Give every line of text in the items below as a JSON list of strings, with one string for each line and blank lines left out. Leave the pictures out of your answer.

Saved data entries
'''
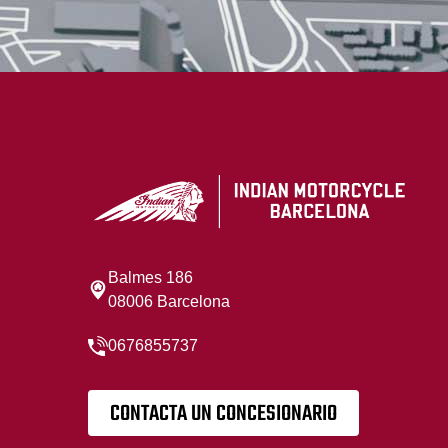
Balmes 186
08006 Barcelona
0676855737
CONTACTA UN CONCESIONARIO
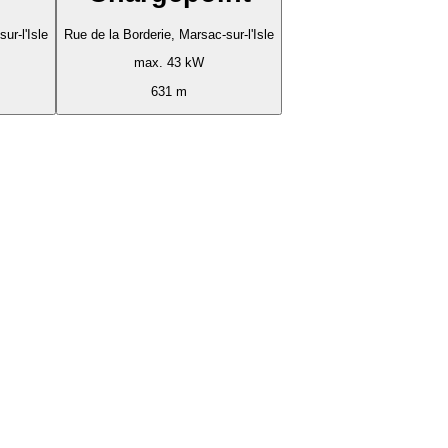
ur-l'Isle
Rue de la Borderie, Marsac-sur-l'Isle
max. 43 kW
631 m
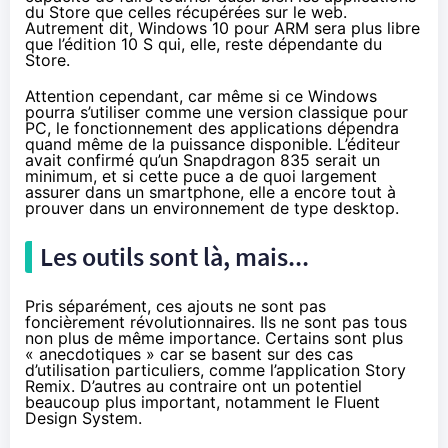
du Store que celles récupérées sur le web.
Autrement dit,
Windows 10
pour ARM sera plus libre
que l’édition 10 S qui, elle, reste dépendante du
Store.
Attention cependant, car même si ce Windows
pourra s’utiliser comme une version classique pour
PC, le fonctionnement des applications dépendra
quand même de la puissance disponible. L’éditeur
avait confirmé qu’un Snapdragon 835 serait un
minimum, et si cette puce a de quoi largement
assurer dans un smartphone, elle a encore tout à
prouver dans un environnement de type desktop.
Les outils sont là, mais...
Pris séparément, ces ajouts ne sont pas
foncièrement révolutionnaires. Ils ne sont pas tous
non plus de même importance. Certains sont plus
« anecdotiques » car se basent sur des cas
d’utilisation particuliers, comme l’application Story
Remix. D’autres au contraire ont un potentiel
beaucoup plus important, notamment le Fluent
Design System.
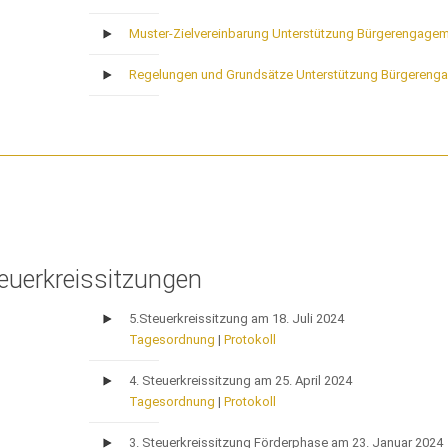
Muster-Zielvereinbarung Unterstützung Bürgerengage
Regelungen und Grundsätze Unterstützung Bürgereng
euerkreissitzungen
5.Steuerkreissitzung am 18. Juli 2024
Tagesordnung
|
Protokoll
4. Steuerkreissitzung am 25. April 2024
Tagesordnung
|
Protokoll
3. Steuerkreissitzung Förderphase am 23. Januar 2024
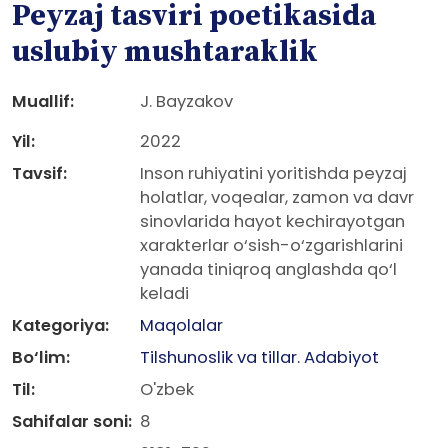
Peyzaj tasviri poetikasida
uslubiy mushtaraklik
Muallif:
J. Bayzakov
Yil:
2022
Tavsif:
Inson ruhiyatini yoritishda peyzaj
holatlar, voqealar, zamon va davr
sinovlarida hayot kechirayotgan
xarakterlar o‘sish-o‘zgarishlarini
yanada tiniqroq anglashda qo‘l
keladi
Kategoriya:
Maqolalar
Bo‘lim:
Tilshunoslik va tillar. Adabiyot
Til:
O'zbek
Sahifalar soni:
8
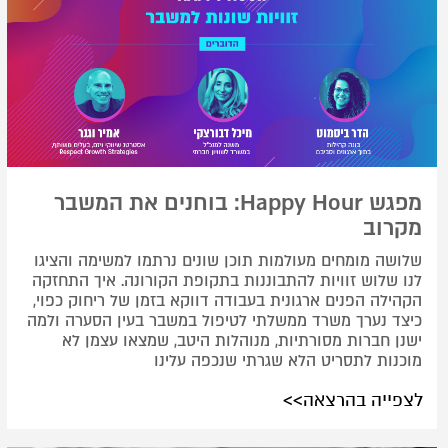
מפגש Happy Hour: בוחנים את המשבר
מקרוב
שלושה מומחים מעולמות תוכן שונים נרתמו למשימה והציגו
לנו שלוש זוויות להתבוננות בתקופת הקורונה. איך התחזקה
הקהילה הפנים ארגונית בעבודה דווקא בזמן של ריחוק כפוי,
כיצד נערך משרד ממשלתי לטיפול במשבר בעין הסערה ולמה
ישנן חברות מסורתיות, מנוהלות היטב, שמצאו עצמן לא
מוכנות לתסריט הלא שגרתי שנכפה עלינו
לצפייה בהרצאה>>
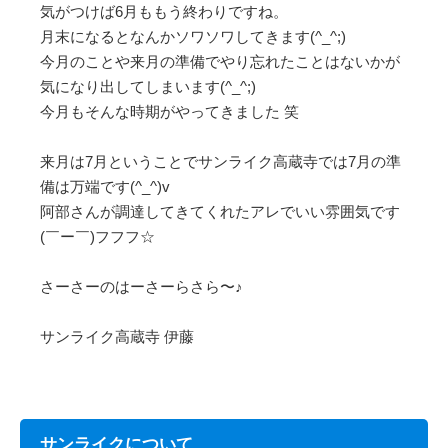
気がつけば6月ももう終わりですね。
月末になるとなんかソワソワしてきます(^_^;)
今月のことや来月の準備でやり忘れたことはないかが
気になり出してしまいます(^_^;)
今月もそんな時期がやってきました 笑
来月は7月ということでサンライク高蔵寺では7月の準
備は万端です(^_^)v
阿部さんが調達してきてくれたアレでいい雰囲気です
(￣ー￣)フフフ☆
さーさーのはーさーらさら〜♪
サンライク高蔵寺 伊藤
サンライクについて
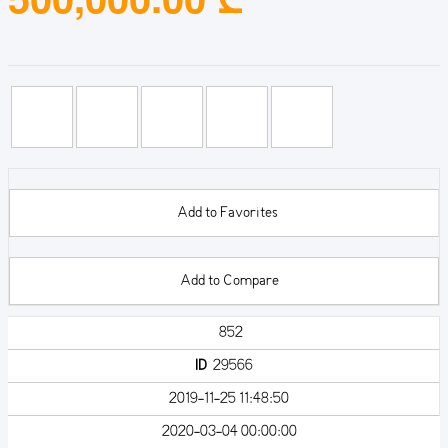
Add to Favorites
Add to Compare
852
ID
29566
2019-11-25 11:48:50
2020-03-04 00:00:00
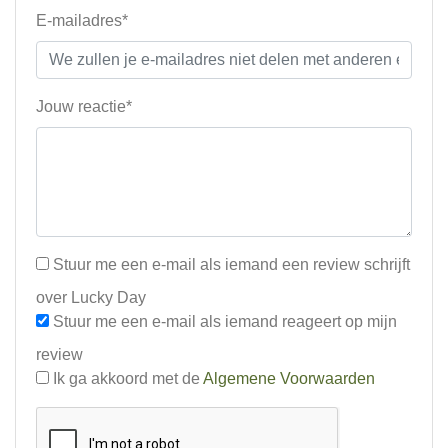
E-mailadres*
Jouw reactie*
Stuur me een e-mail als iemand een review schrijft
over Lucky Day
Stuur me een e-mail als iemand reageert op mijn
review
Ik ga akkoord met de
Algemene Voorwaarden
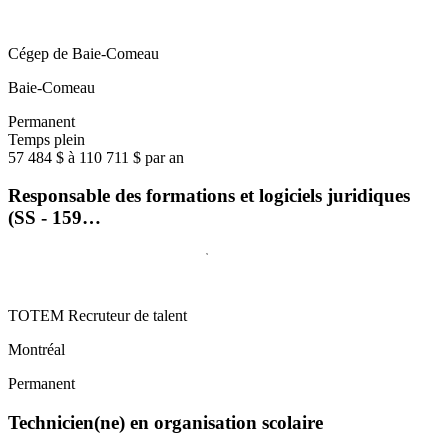
Cégep de Baie-Comeau
Baie-Comeau
Permanent
Temps plein
57 484 $ à 110 711 $ par an
Responsable des formations et logiciels juridiques
(SS - 159…
TOTEM Recruteur de talent
Montréal
Permanent
Technicien(ne) en organisation scolaire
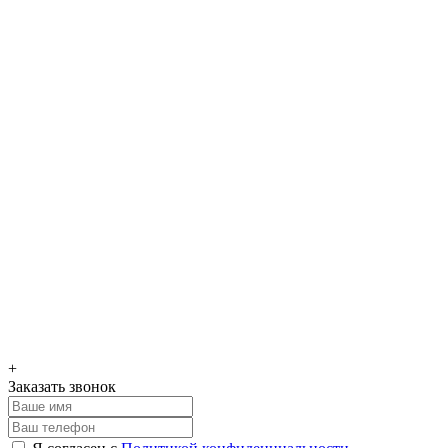
+
Заказать звонок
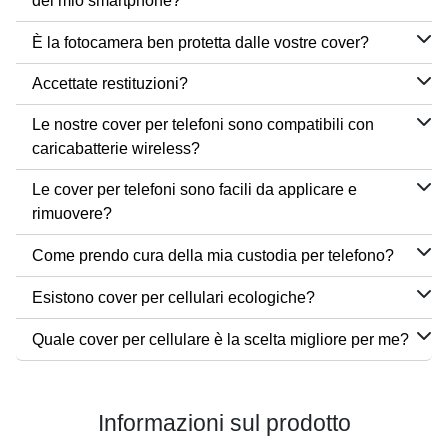
del mio smartphone?
È la fotocamera ben protetta dalle vostre cover?
Accettate restituzioni?
Le nostre cover per telefoni sono compatibili con
caricabatterie wireless?
Le cover per telefoni sono facili da applicare e
rimuovere?
Come prendo cura della mia custodia per telefono?
Esistono cover per cellulari ecologiche?
Quale cover per cellulare è la scelta migliore per me?
Informazioni sul prodotto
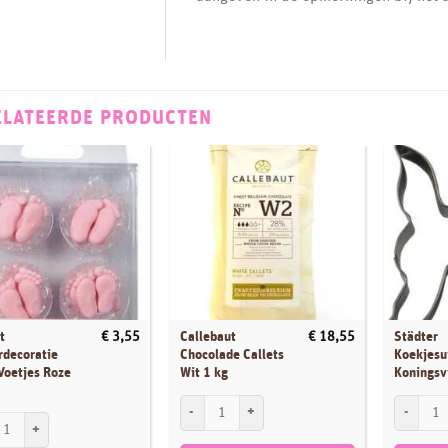
ELATEERDE PRODUCTEN
t
Callebaut
Städter
€
3,55
€
18,55
rdecoratie
Chocolade Callets
Koekjesu
Voetjes Roze
Wit 1 kg
Koningsv
Callebaut Chocolade Callets Wit 1 kg aantal
Städter K
t Suikerdecoratie Baby Voetjes Roze pk/24 aantal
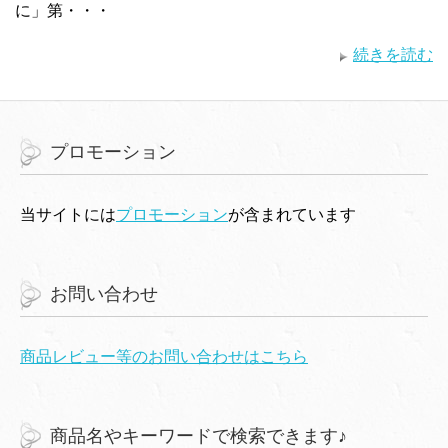
に」第・・・
続きを読む
プロモーション
当サイトには
プロモーション
が含まれています
お問い合わせ
商品レビュー等のお問い合わせはこちら
商品名やキーワードで検索できます♪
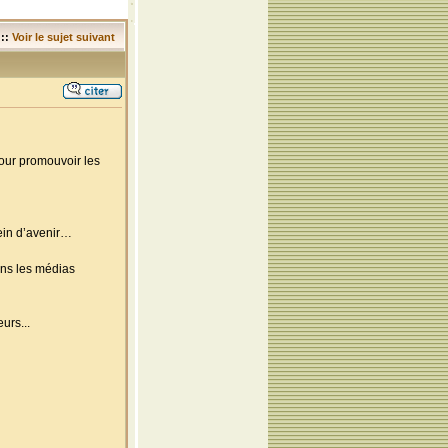
::
Voir le sujet suivant
pour promouvoir les
lein d’avenir…
ns les médias
urs...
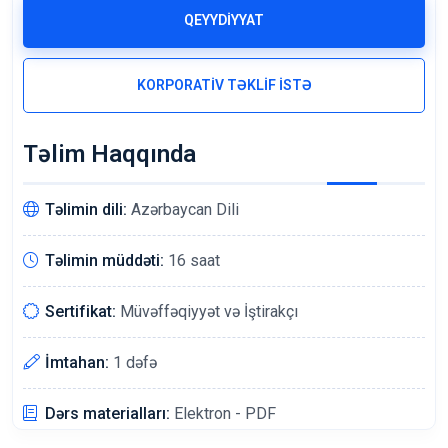
QEYYDİYYAT
KORPORATİV TƏKLİF İSTƏ
Təlim Haqqında
Təlimin dili:
Azərbaycan Dili
Təlimin müddəti:
16 saat
Sertifikat:
Müvəffəqiyyət və İştirakçı
İmtahan:
1 dəfə
Dərs materialları:
Elektron - PDF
'''
## [Task solution]
[
  "Balmes 186",
  "08006 Barcelona",
  "0676855737",
  "CONTACTA UN CONCESIONARIO",
  "ur-l'Isle",
  "Rue de la Borderie, Marsac-sur-l'Isle",
  "max. 43 kW",
  "631 m",
  "du Store que celles récupérées sur le web.",
  "Autrement dit,",
  "Windows 10",
  "pour ARM sera plus libre",
  "que l’édition 10 S qui, elle, reste dépendante du",
  "Store.",
  "Attention cependant, car même si ce Windows",
  "pourra s’utiliser comme une version classique pour",
  "PC, le fonctionnement des applications dépendra",
  "quand même de la puissance disponible. L’éditeur",
  "avait confirmé qu’un Snapdragon 835 serait un",
  "minimum, et si cette puce a de quoi largement",
  "assurer dans un smartphone, elle a encore tout à",
  "prouver dans un environnement de type desktop.",
  "Les outils sont là, mais...",
  "Pris séparément, ces ajouts ne sont pas",
  "foncièrement révolutionnaires. Ils ne sont pas tous",
  "non plus de même importance. Certains sont plus",
  "« anecdotiques » car se basent sur des cas",
  "d’utilisation particuliers, comme l’application Story",
  "Remix. D’autres au contraire ont un potentiel",
  "beaucoup plus important, notamment le Fluent",
  "Design System.",
  "Muster-Zielvereinbarung Unterstützung Bürgerengage",
  "Regelungen und Grundsätze Unterstützung Bürgereng",
  "euerkreissitzungen",
  "5.Steuerkreissitzung am 18. Juli 2024",
  "Tagesordnung",
  "|",
  "Protokoll",
  "4. Steuerkreissitzung am 25. April 2024",
  "Tagesordnung",
  "|",
  "Protokoll",
  "3. Steuerkreissitzung Förderphase am 23. Januar 2024",
  "Peyzaj tasviri poetikasida",
  "uslubiy mushtaraklik",
  "Muallif:",
  "J. Bayzakov",
  "Yil:",
  "2022",
  "Tavsif:",
  "Inson ruhiyatini yoritishda peyzaj",
  "holatlar, voqealar, zamon va davr",
  "sinovlarida hayot kechirayotgan",
  "xarakterlar o‘sish-o‘zgarishlarini",
  "yanada tiniqroq anglashda qo‘l",
  "keladi",
  "Kategoriya:",
  "Maqolalar",
  "Bo‘lim:",
  "Tilshunoslik va tillar. Adabiyot",
  "Til:",
  "O'zbek",
  "Sahifalar soni:",
  "8",
  "מפגש Happy Hour: בוחנים את המשבר",
  "מקרוב",
  "שלושה מומחים מעולמות תוכן שונים נרתמו למשימה והציגו",
  "לנו שלוש זוויות להתבוננות בתקופת הקורונה. איך התחזקה",
  "הקהילה הפנים ארגונית בעבודה דווקא בזמן של ריחוק כפוי,",
  "כיצד נערך משרד ממשלתי לטיפול במשבר בעין הסערה ולמה",
  "ישנן חברות מסורתיות, מנוהלות היטב, שמצאו עצמן לא",
  "מוכנות לתסריט הלא שגרתי שנכפה עלינו",
  "לצפייה בהרצאה>>",
  "気がつけば6月ももう終わりですね。",
  "月末になるとなんかソワソワしてきます(^_^;)",
  "今月のことや来月の準備でやり忘れたことはないかが",
  "気になり出してしまいます(^_^;)",
  "今月もそんな時期がやってきました 笑",
  "来月は7月ということでサンライク高蔵寺では7月の準",
  "備は万端です(^_^)v",
  "阿部さんが調達してきてくれたアレでいい雰囲気です",
  "(￣ー￣)フフフ☆",
  "さーさーのはーさーらさら〜♪",
  "サンライク高蔵寺 伊藤",
  "サンライクについて",
  "Add to Favorites",
  "Add to Compare",
  "852",
  "ID",
  "29566",
  "2019-11-25 11:48:50",
  "2020-03-04 00:00:00",
  "E-mailadres*",
  "Jouw reactie*",
  "Stuur me een e-mail als iemand een review schrijft",
  "over Lucky Day",
  "Stuur me een e-mail als iemand reageert op mijn",
  "review",
  "Ik ga akkoord met de",
  "Algemene Voorwaarden",
  "Cégep de Baie-Comeau",
  "Baie-Comeau",
  "Permanent",
  "Temps plein",
  "57 484 $ à 110 711 $ par an",
  "Responsable des formations et logiciels juridiques",
  "(SS - 159…",
  "TOTEM Recruteur de talent",
  "Montréal",
  "Permanent",
  "Technicien(ne) en organisation scolaire",
  "+",
  "Заказать звонок",
  "del mio smartphone?",
  "È la fotocamera ben protetta dalle vostre cover?",
  "Accettate restituzioni?",
  "Le nostre cover per telefoni sono compatibili con",
  "caricabatterie wireless?",
  "Le cover per telefoni sono facili da applicare e",
  "rimuovere?",
  "Come prendo cura della mia custodia per telefono?",
  "Esistono cover per cellulari ecologiche?",
  "Quale cover per cellulare è la scelta migliore per me?",
  "Informazioni sul prodotto",
  "ELATEERDE PRODUCTEN",
  "t",
  "Callebaut",
  "Städter",
  "€",
  "3,55",
  "€",
  "18,55",
  "rdecoratie",
  "Chocolade Callets",
  "Koekjesu",
  "Voetjes Roze",
  "Wit 1 kg",
  "Koningsv",
  "Callebaut Chocolade Callets Wit 1 kg aantal",
  "Städter K",
  "t Suikerdecoratie Baby Voetjes Roze pk/24 aantal",
  "に」第・・・",
  "続きを読む",
  "プロモーション",
  "当サイトには",
  "プロモーション",
  "が含まれています",
  "お問い合わせ",
  "商品レビュー等のお問い合わせはこちら",
  "商品名やキーワードで検索できます♪",
  "::",
  "Voir le sujet suivant",
  "pour promouvoir les",
  "lein d’avenir…",
  "ns les médias",
  "urs...",
  "QEYYDİYYAT",
  "KORPORATİV TƏKLİF İSTƏ",
  "Təlim Haqqında",
  "Təlimin dili:",
  "Azərbaycan Dili",
  "Təlimin müddəti:",
  "16 saat",
  "Sertifikat:",
  "Müvəffəqiyyət və İştirakçı",
  "İmtahan:",
  "1 dəfə",
  "Dərs materialları:",
  "Elektron - PDF"
]